Agnes wrote: I loved "The Cat's Paw", which I think may be my fav LLoyd talkie. He Played someone very smart and very decent who out-foxed the bad guys at their own game. Lloyd just seemed to glide flawlessly through the dialog and inhabit the part. He seemed like such a babe-in-the-woods at the begining, but his seeming innocence was far from the truth, and it did trip up the mob.
Agnes
Absolutely agree.
The Cat's Paw is my favorite Lloyd talkie for the reasons you've mentioned. I also enjoy his rapport with Una Merkel, a well-chosen leading lady. On top of that, it's clear Lloyd really "got" the style required for sound in this film. I like
Movie Crazy too, but it plays like a silent comedy with sound added, whereas
The Cat's Paw is a true product of its era: the mid-1930s. As others have noted elsewhere, it feels like a Capra film (i.e. like
Mr. Deeds or
Mr. Smith.) The tone is natural and relaxed, and I don't recall any reworkings of silent era gags.

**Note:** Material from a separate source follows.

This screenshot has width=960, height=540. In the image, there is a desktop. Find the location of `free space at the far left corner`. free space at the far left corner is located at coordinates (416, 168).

A few years ago I saw the silent version of
Welcome Danger, i.e. the one that was released to theaters that hadn't yet been wired for sound. (The earlier version he abandoned no longer exists.) It plays better than the talkie version, but that's not saying much. And in the Chinatown sequence there are
endless shots of Harold clunking Asian guys on the head, I mean, over and over and over. I came out of the theater with a migraine.